I will not undertake to survey Emeryville, Alameda, Berkeley or San Leandro. However, I’ll be keeping my eyes on the ground at all times and places for various reasons. One is to scavenge any missing dates of Oakland sidewalk makers. Another is to determine answers to some nagging questions that didn’t occur to me until I was well into my survey, so there are reasons to stay alert even in territory I’ve already covered. And, of course, I’ll continue to document new stamps as they appear in years yet to come.

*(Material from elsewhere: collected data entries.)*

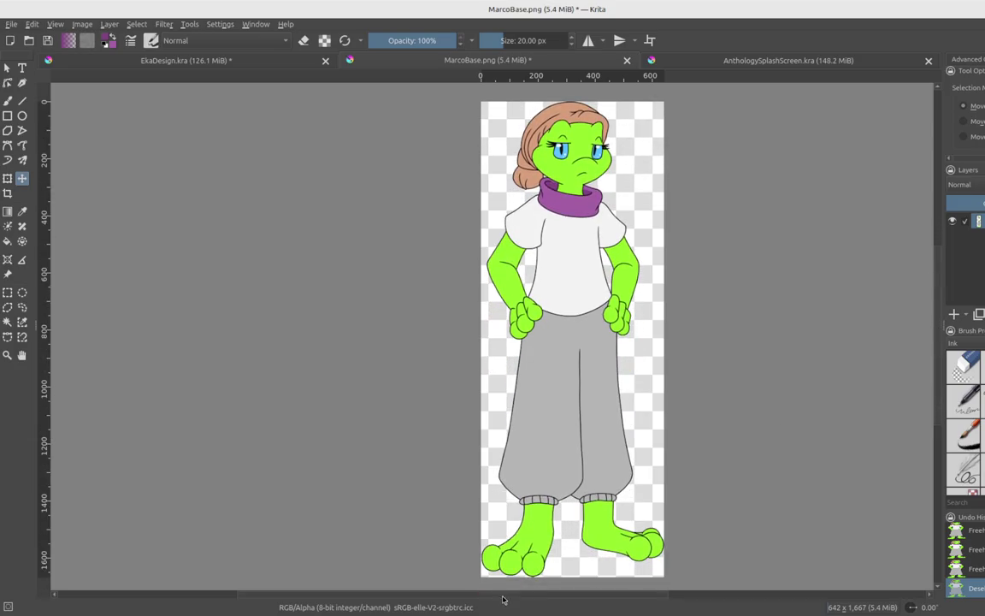
drag(501, 598, 534, 598)
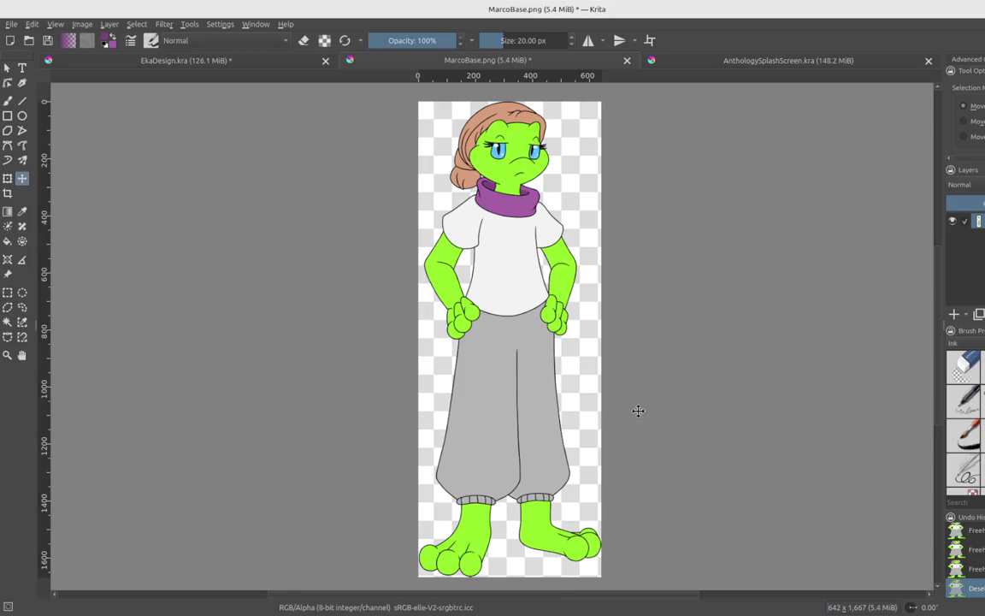
Bring up AnthologySplashScreen.kra, add a new layer, and reset colours to black and white
click(738, 61)
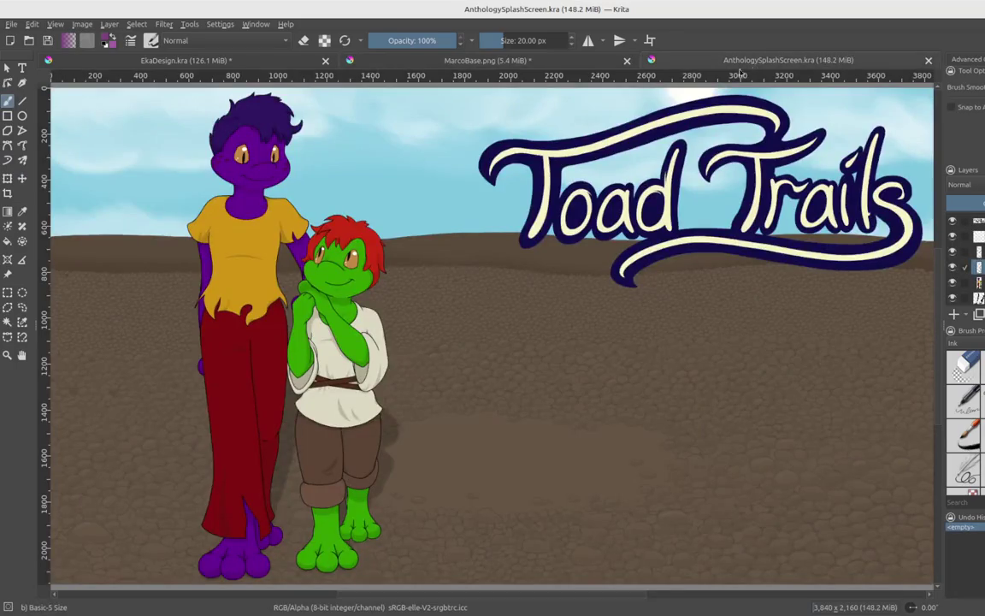
scroll(492, 596, left, 2)
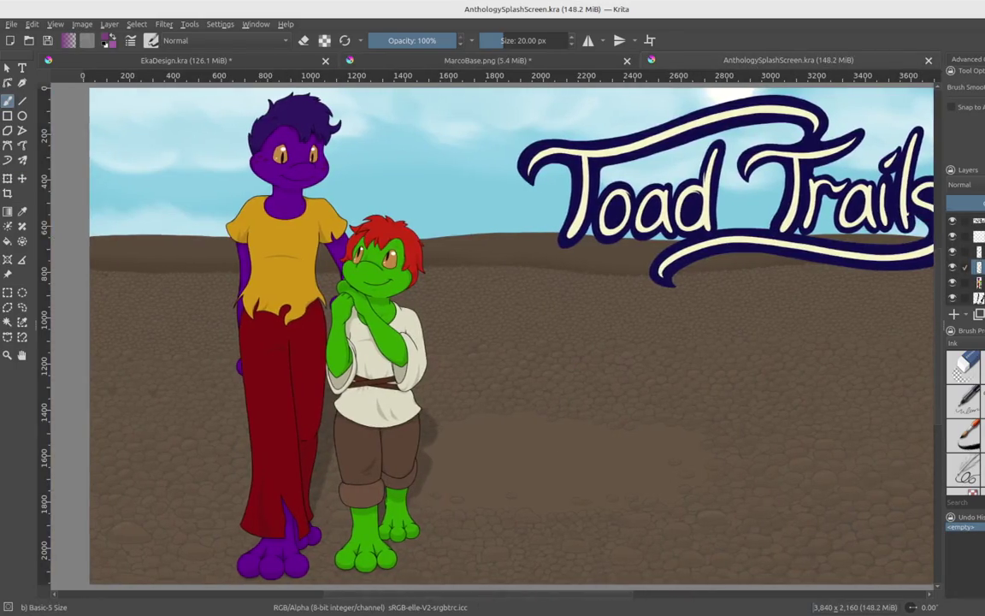
scroll(513, 462, down, 1)
scroll(513, 461, right, 1)
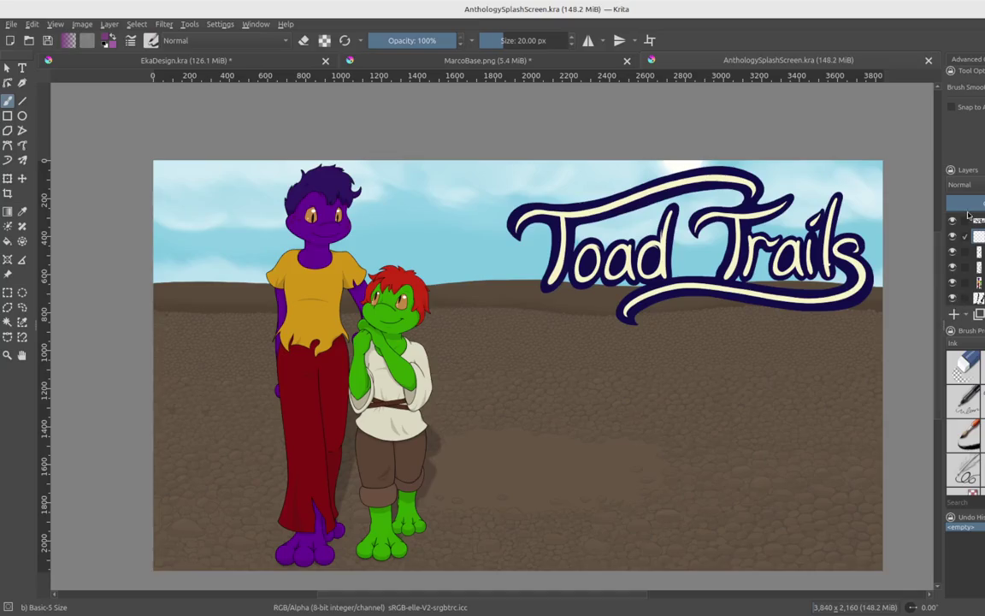
click(960, 237)
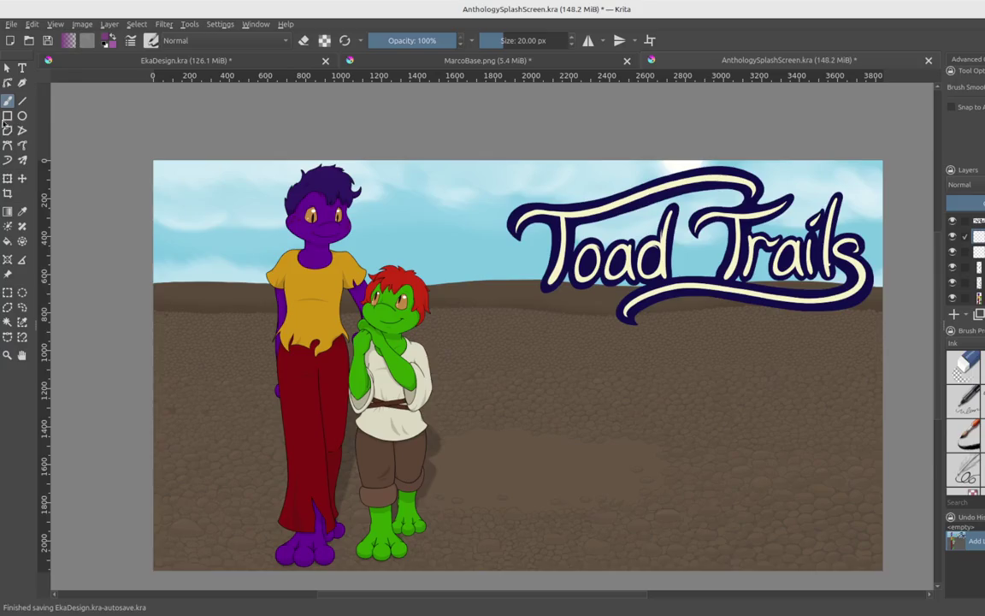
click(103, 46)
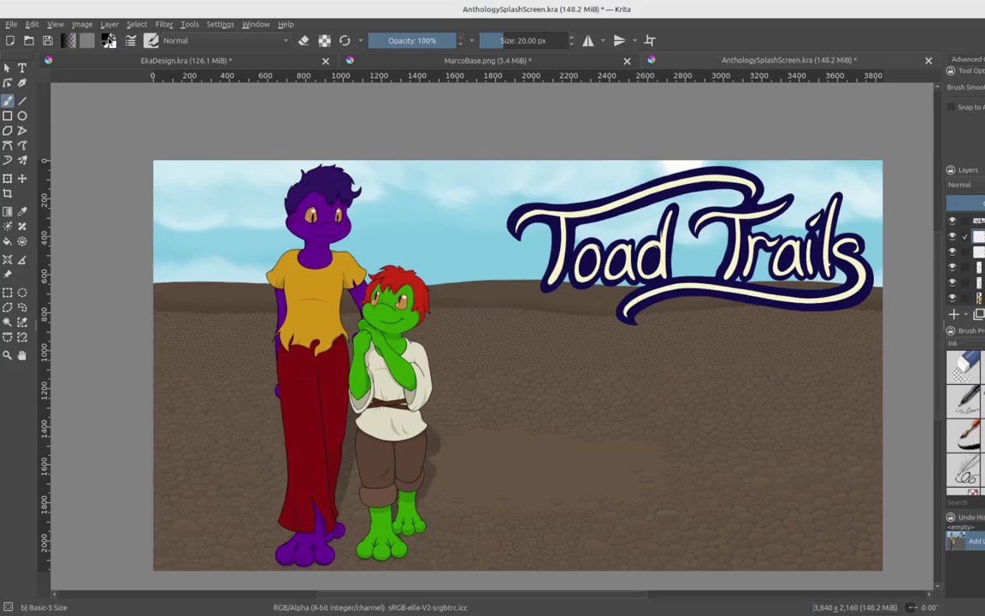
Pick Lineart Red as the painting colour, then switch to the darker red #d7193a
click(104, 38)
click(560, 188)
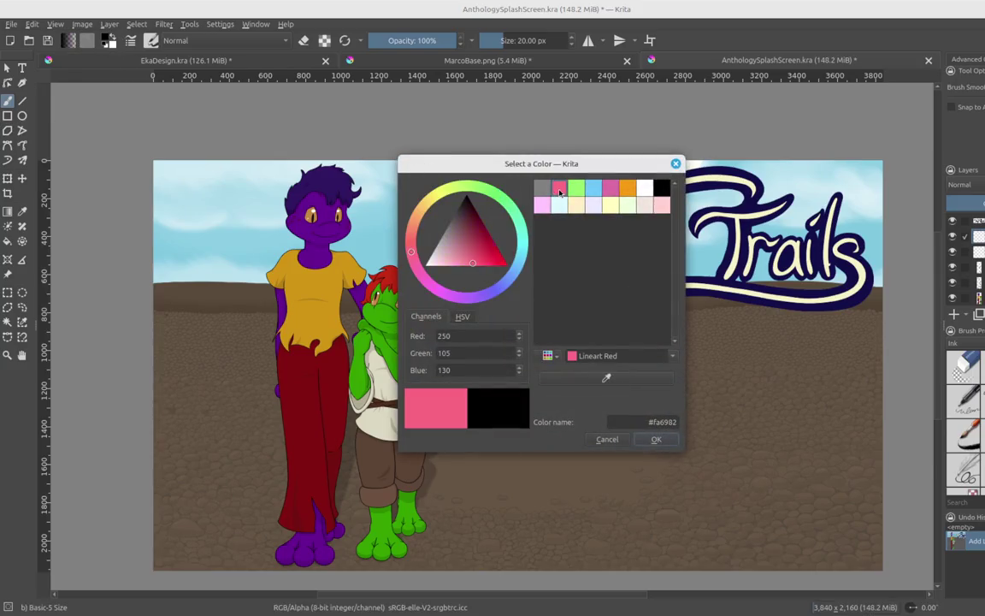
click(655, 438)
click(106, 39)
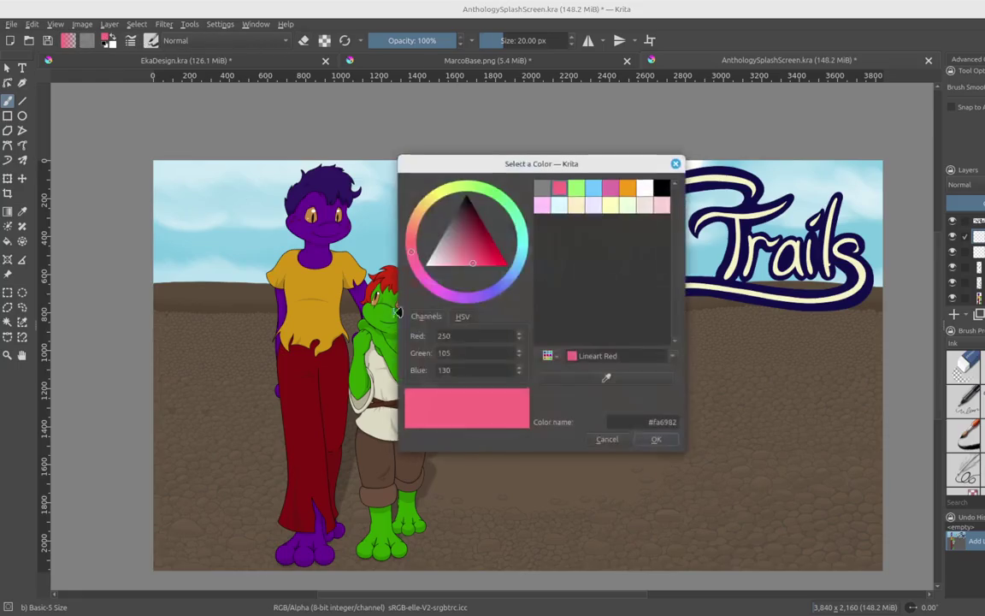
click(493, 254)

I’ll also stay active in researching the different sidewalk makers. I feel like I’ve barely begun that part, although I’ve published 33 “Profiles” of them so far. It involves searching genealogies and old newspapers and directories, mainly. There’s also the whole larger topic of sidewalks as part of Oakland’s history, California’s history and the history of technology.

Part of that research involves you, my readers. The people who made our sidewalks lived here, and many of them have living descendants in the area. Hearing from them in the comments to these posts has been a real joy.

I stopped posting amateur concrete markings a couple years ago, but here’s one from my last outing yesterday that I couldn’t resist, from Blair Avenue in Piedmont.

Signs and signatures like this are persuasive evidence that Piedmont really is part of Oakland. Those of you who remember biology courses may think of Piedmont as an organelle inside Oakland, like the nucleus or the mitochondria of a living cell. As a geologist, I think of Piedmont as an inclusion in the crystal of Oakland. If you’re a geographer, you may think of Piedmont as one of eight enclave cities in California. It’s also a city that managed to sequester its natural store of wealth, back in 1907, by avoiding annexation to Oakland. For every stubborn accumulation of wealth, there are Robin Hoods bent upon redistributing it.

This is the kind of mark that the socialist Jack London, who spent time in both Piedmont and Oakland, could have made. That’s part of the energy within and between these two dynamic, fascinating cities.

Corners: 21st Avenue and E. 28th Street

16 April 2018

This sidewalk was laid by C. A. (Carl) Lindstrom. The dates on his marks extend only from 1923 to 1925.